Like the nuclear solution upgrading our power consuming infrastructure cannot happen overnight. It is a decades long effort. So just how many years do we have until it is too late?

And all the while the West is going nuclear and maximizing the efficiency of consumption India, China and Southeast Asia are going to be raising their standard of living by joining the energy intensive 21st century. That is why world energy consumption is going to increase no matter what the West does. Unless they go nuclear CO2 will continue to increase. China is presently commissioning a new coal fueled power plant every week.

Doing anything to reduce CO2 emission is a waste of effort as nothing can be done fast enough. If the US were to start the conversion to nuclear tomorrow 2040 is the earliest we could expect completion. Do we really have that many years? Could we even afford it? Affordability is an issue for the US as there is no economic demand for the change. In China electrification pays for itself many times over.

But these considerations should not be matters of opinion. If the climate experts did in fact understand what they are talking about they could provide the missing information.

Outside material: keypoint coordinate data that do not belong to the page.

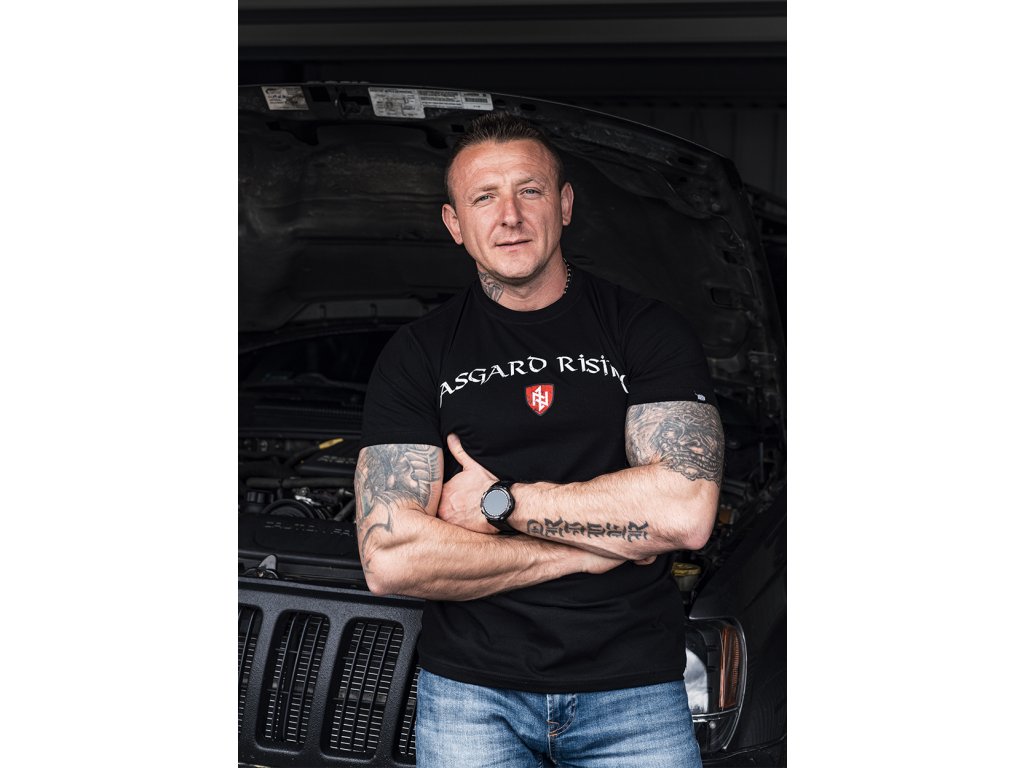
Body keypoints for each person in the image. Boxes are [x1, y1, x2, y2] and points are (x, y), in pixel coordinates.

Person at [354, 110, 724, 767]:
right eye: (484, 198)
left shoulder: (646, 330)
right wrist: (586, 552)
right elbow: (391, 558)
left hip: (633, 691)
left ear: (565, 204)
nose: (510, 216)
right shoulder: (417, 354)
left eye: (529, 190)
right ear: (454, 224)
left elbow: (684, 512)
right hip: (471, 697)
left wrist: (501, 502)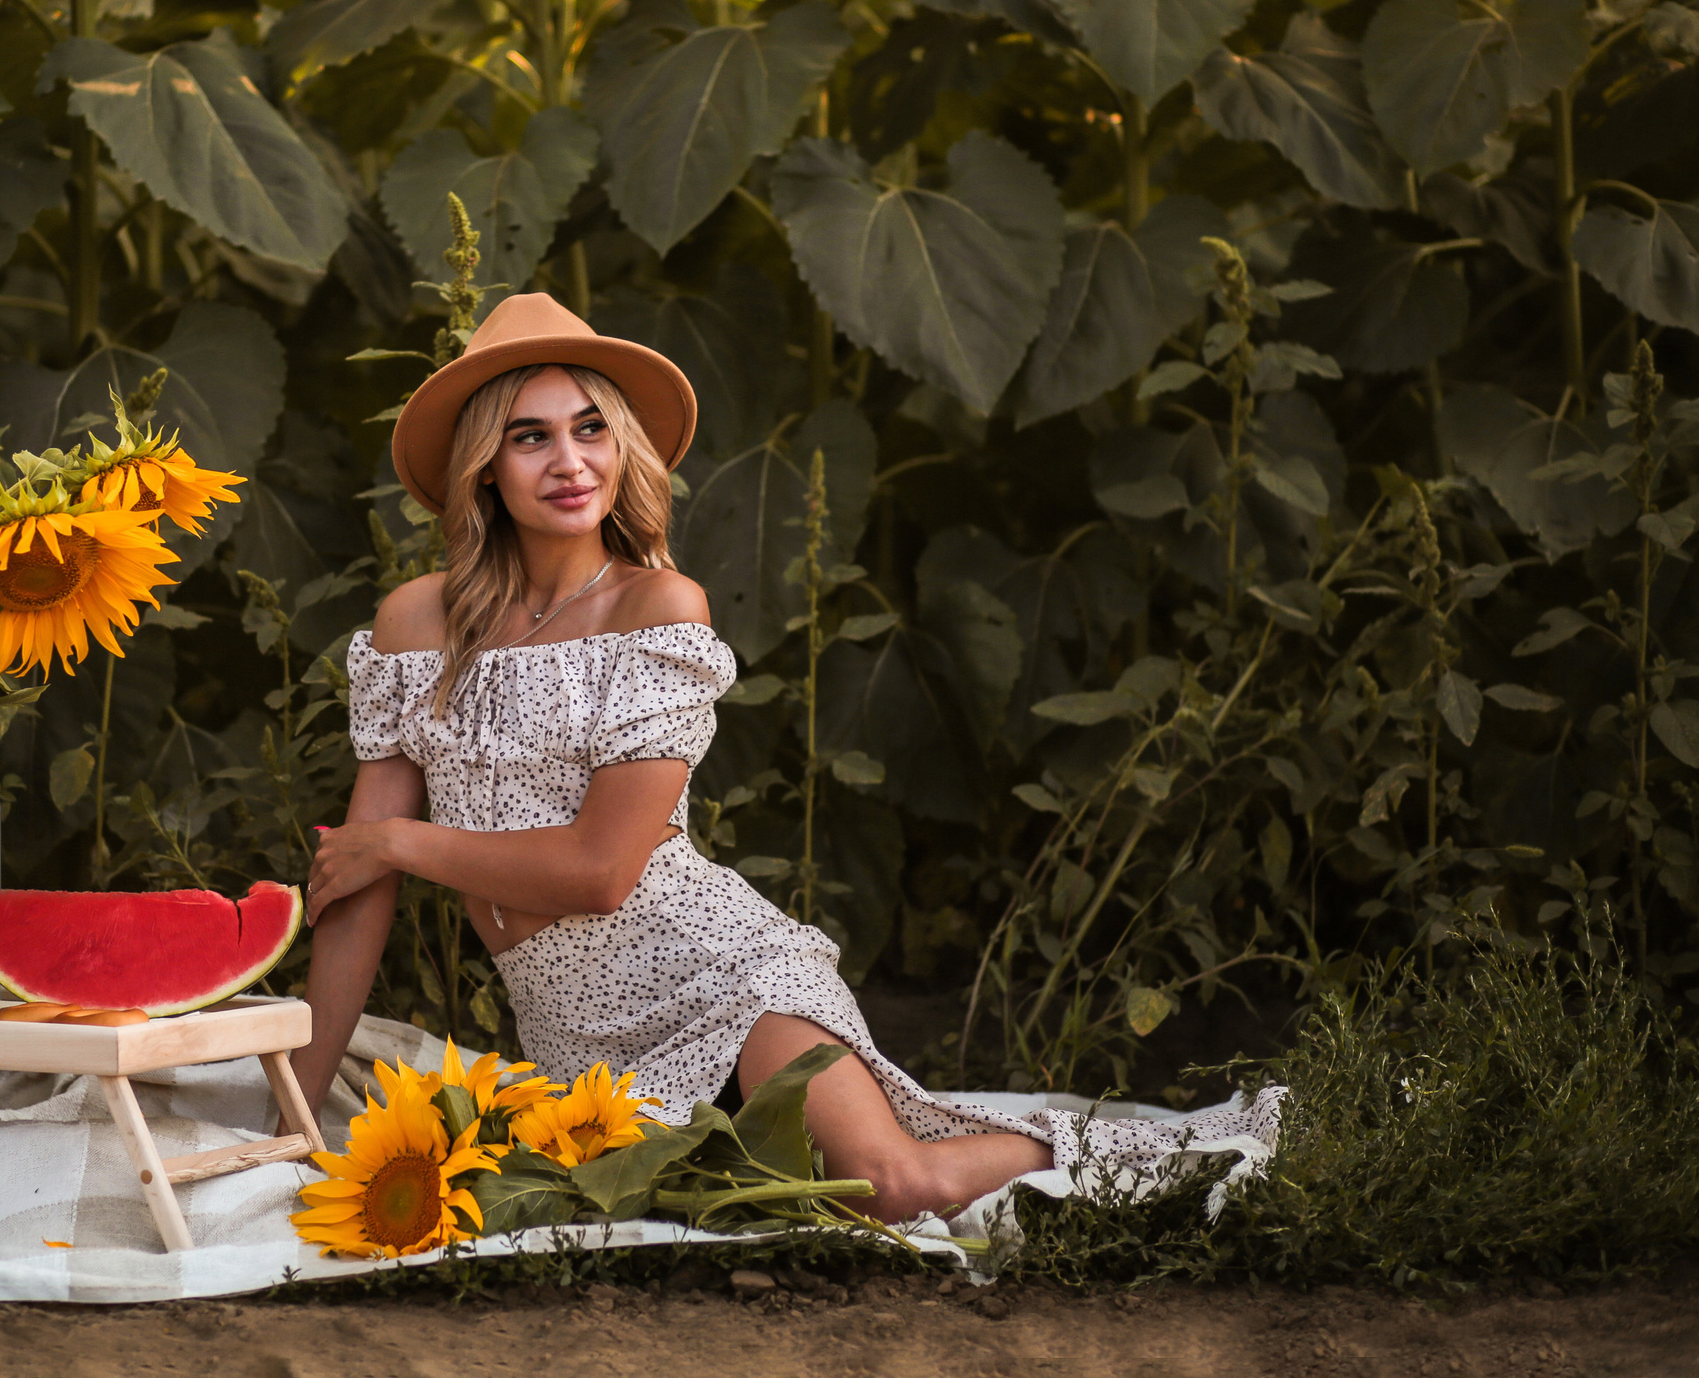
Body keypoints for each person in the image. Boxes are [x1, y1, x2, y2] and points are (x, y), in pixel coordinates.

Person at [288, 293, 1280, 1222]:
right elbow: (355, 874)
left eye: (590, 427)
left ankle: (1172, 1162)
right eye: (529, 435)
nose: (569, 459)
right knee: (761, 1202)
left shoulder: (656, 610)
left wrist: (405, 844)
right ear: (483, 466)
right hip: (573, 1040)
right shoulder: (416, 624)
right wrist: (288, 1115)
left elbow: (598, 871)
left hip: (715, 970)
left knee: (892, 1183)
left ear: (622, 446)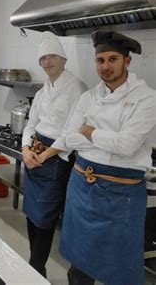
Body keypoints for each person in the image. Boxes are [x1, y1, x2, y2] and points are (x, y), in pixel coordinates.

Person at [38, 30, 156, 284]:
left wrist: (89, 131)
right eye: (100, 60)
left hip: (120, 194)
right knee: (78, 266)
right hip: (82, 187)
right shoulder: (89, 96)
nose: (105, 66)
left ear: (127, 61)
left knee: (121, 265)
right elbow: (70, 137)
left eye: (112, 59)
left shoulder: (147, 98)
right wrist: (101, 138)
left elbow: (126, 144)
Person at [21, 31, 87, 278]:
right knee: (30, 212)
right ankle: (36, 267)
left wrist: (45, 154)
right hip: (35, 154)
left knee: (45, 217)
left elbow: (72, 132)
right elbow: (31, 123)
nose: (47, 62)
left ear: (63, 59)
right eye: (43, 58)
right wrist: (26, 149)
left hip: (57, 159)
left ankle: (35, 269)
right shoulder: (43, 90)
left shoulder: (76, 88)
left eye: (52, 57)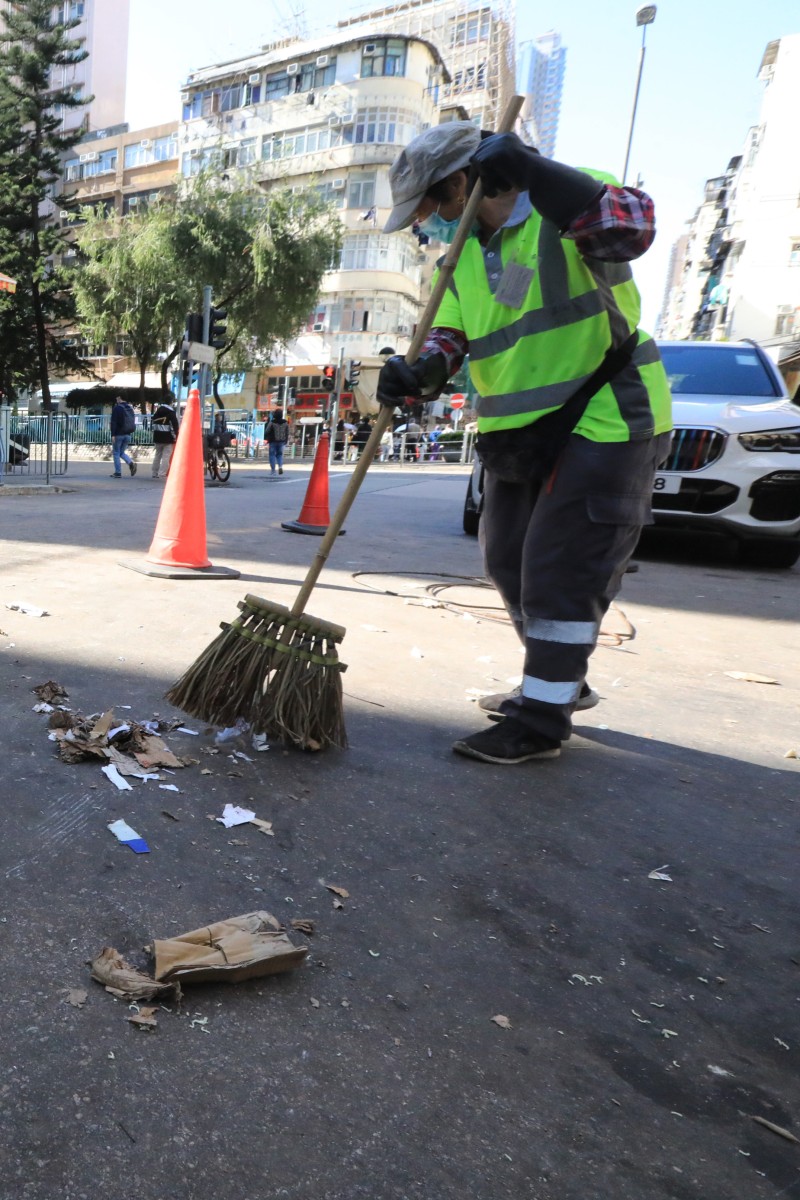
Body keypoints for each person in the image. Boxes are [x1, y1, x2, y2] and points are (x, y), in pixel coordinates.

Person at [377, 122, 672, 765]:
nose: (426, 225)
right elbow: (447, 339)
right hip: (519, 433)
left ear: (462, 182)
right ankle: (564, 678)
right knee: (507, 560)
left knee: (559, 570)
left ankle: (540, 720)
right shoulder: (458, 260)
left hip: (605, 416)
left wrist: (537, 171)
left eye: (430, 207)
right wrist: (418, 374)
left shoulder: (563, 205)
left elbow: (631, 229)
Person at [150, 394, 179, 479]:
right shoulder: (171, 413)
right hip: (168, 438)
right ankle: (162, 473)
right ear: (171, 402)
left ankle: (154, 473)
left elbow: (153, 423)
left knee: (157, 455)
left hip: (157, 437)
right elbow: (175, 426)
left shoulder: (157, 411)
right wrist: (177, 436)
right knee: (166, 456)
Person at [109, 393, 137, 478]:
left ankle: (118, 472)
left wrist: (113, 434)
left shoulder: (117, 408)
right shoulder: (130, 408)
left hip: (118, 434)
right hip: (127, 434)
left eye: (117, 397)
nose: (116, 398)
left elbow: (114, 422)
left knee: (116, 453)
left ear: (120, 398)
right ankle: (131, 463)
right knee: (121, 452)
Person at [265, 408, 289, 475]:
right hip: (281, 441)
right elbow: (287, 432)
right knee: (279, 455)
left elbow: (267, 431)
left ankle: (273, 471)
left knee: (272, 455)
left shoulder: (272, 422)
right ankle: (280, 466)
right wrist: (286, 440)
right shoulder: (285, 423)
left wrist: (268, 437)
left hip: (273, 441)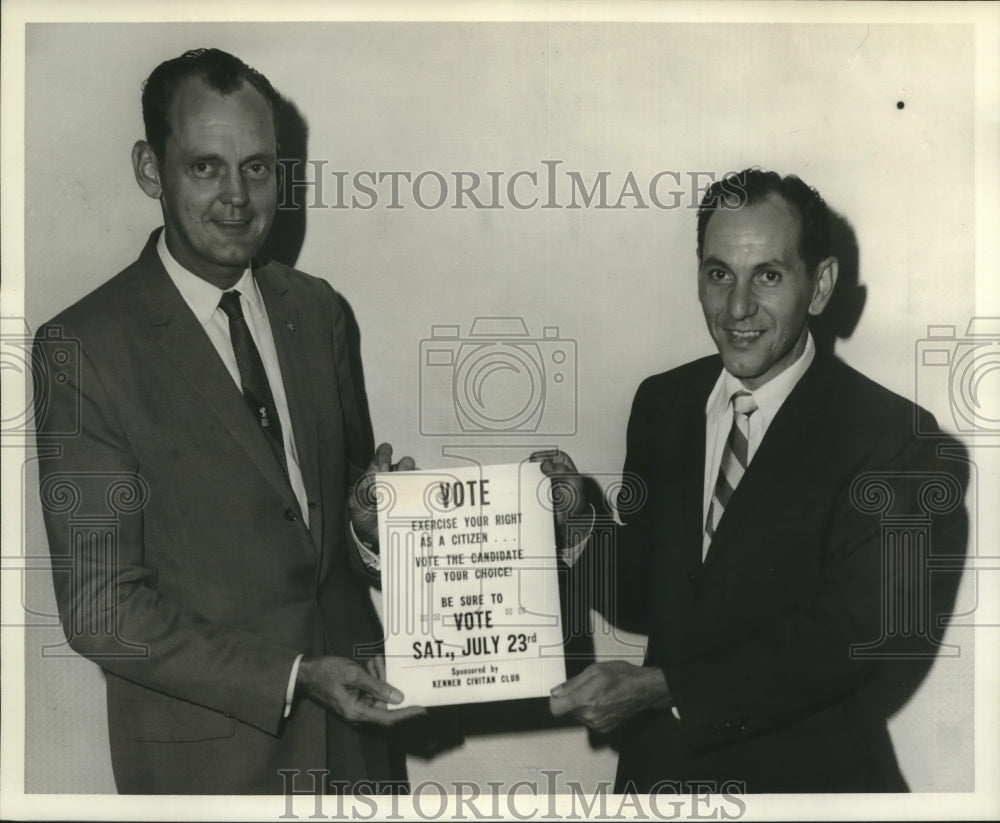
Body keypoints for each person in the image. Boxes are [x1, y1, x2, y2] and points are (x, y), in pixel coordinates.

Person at [32, 48, 424, 795]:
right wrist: (294, 676)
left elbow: (328, 536)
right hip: (207, 768)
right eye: (206, 166)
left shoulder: (319, 311)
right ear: (152, 169)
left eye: (257, 166)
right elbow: (100, 608)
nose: (238, 196)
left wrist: (374, 525)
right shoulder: (82, 348)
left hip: (357, 748)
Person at [538, 168, 968, 793]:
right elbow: (644, 596)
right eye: (719, 275)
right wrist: (580, 521)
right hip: (660, 784)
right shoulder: (663, 403)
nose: (737, 308)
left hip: (808, 790)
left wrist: (666, 689)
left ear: (819, 286)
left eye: (768, 275)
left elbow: (851, 637)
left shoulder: (894, 438)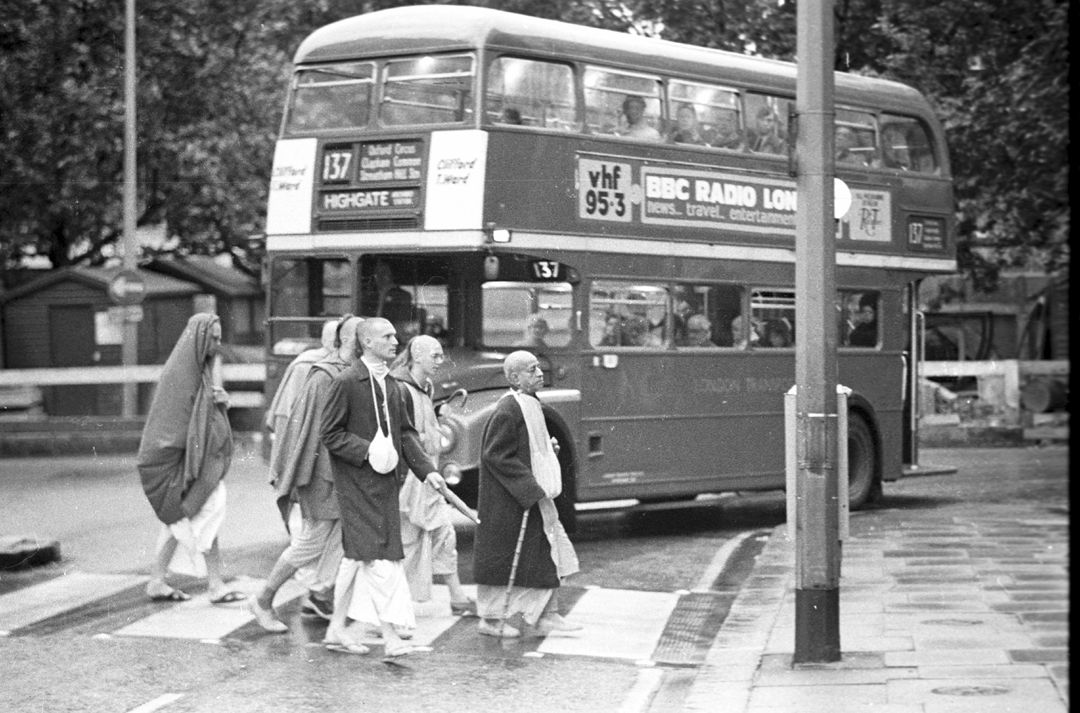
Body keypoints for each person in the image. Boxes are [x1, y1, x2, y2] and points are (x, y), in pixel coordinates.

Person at [320, 317, 446, 657]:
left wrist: (426, 471)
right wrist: (366, 451)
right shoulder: (347, 381)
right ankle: (390, 637)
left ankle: (335, 627)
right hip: (357, 483)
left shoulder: (391, 384)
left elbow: (405, 434)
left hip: (384, 484)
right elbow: (330, 434)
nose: (395, 340)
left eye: (395, 334)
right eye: (387, 336)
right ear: (367, 343)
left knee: (356, 557)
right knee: (381, 558)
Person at [248, 316, 363, 633]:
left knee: (342, 536)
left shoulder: (346, 373)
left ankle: (322, 593)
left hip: (338, 474)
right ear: (349, 340)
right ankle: (263, 598)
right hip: (322, 476)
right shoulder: (323, 376)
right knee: (312, 541)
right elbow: (305, 432)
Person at [473, 351, 581, 638]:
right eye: (531, 370)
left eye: (538, 368)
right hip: (513, 501)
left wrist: (549, 452)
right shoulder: (507, 409)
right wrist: (529, 488)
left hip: (531, 495)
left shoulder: (531, 402)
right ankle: (490, 620)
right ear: (514, 378)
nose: (539, 373)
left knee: (547, 551)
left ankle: (549, 615)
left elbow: (527, 447)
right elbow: (496, 456)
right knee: (510, 560)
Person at [138, 313, 243, 604]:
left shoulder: (199, 371)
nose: (218, 345)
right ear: (200, 338)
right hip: (183, 467)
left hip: (195, 465)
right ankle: (215, 585)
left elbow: (201, 415)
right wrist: (213, 404)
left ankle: (158, 581)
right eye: (215, 339)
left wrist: (220, 402)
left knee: (183, 518)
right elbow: (171, 426)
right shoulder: (183, 375)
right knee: (203, 515)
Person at [390, 335, 477, 615]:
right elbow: (405, 435)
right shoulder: (402, 388)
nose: (441, 361)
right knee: (415, 540)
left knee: (438, 535)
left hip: (426, 474)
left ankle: (456, 597)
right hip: (412, 478)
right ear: (417, 356)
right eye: (435, 356)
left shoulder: (422, 386)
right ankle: (398, 605)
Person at [371, 260, 415, 334]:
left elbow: (403, 323)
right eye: (376, 273)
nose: (379, 277)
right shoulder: (370, 295)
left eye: (384, 273)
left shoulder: (403, 295)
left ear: (391, 274)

For example we know how much light is produced by incandescent bulbs and thus the power requirement of lighting in the US. We know the power savings using compact fluorescent lamps, CFL, curly bulbs. Thus we can calculate the savings in power demand and find the reduction in CO2 emission and the one time savings in new power plant construction.

Similarly we know the power consumed by heating and cooling in the US. If the climate scientists were able to tell us the actual temperature change we could plan for it. We would know what we have to do and when we have to do it. But they cannot. So we have no idea what to do until it gets here.

This is not what we call a robust science. In fact given the apocalyptic best of all possible worlds assumption implicit in the warnings one hesitates to call it a science at all.

The reality is the world has been both warmer and cooler than today. If the climate scientists are correct it was ideal in the 19th century so even they have to agree this is not the ideal world climate. While they cannot tell us what to expect in degree-days in the US in 2050 there is no way to declare whatever it is then that it will be better or worse than today. Different, yes, but better or worse is a different question. Better or worse in which parts of the US is an entirely different level of uncertainty.

There is nothing we can do about it fast enough to matter according to all assessments. Back following the 1988 (and 1989 and 1990 and ... you get the picture) prediction of only ten more years it took years to organize a meeting to talk about doing something about it. People cannot act in the time frame the melters give us.

Nor do the melters explain the constant failures of their "too late" predictions and why we always have enough time to act, but only urgently, because of another prediction which will fail without an explanation of the failure.

It is going to get warmer. OK. Now what? What is wrong with warmer?

I will only accept an answer to that question with a detailed analysis of the pros and cons for each geographic region of the world. I will not accept the usual recitation of the four horsemen arriving because of warming. Frankly I have never heard a consequence of warming that is not one of the four horsemen but perhaps I have missed one.

Nor will I accept any excuses for the absence of a detailed analysis. We are 25 years into the coming apocalypse and 14 years passed the first too late date and nothing of biblical proportions yet nor a single thing even close. If you think you have seen something you are either young or have forgotten your youth. If the latter get tested for Alzheimer's.

If these supporters of climate scientists or the scientists themselves have a case to make then make it rationally and honestly. If you can't demonstrate warmer is worse keep your mouths shut until you know what you are talking about. That goes double for politicians.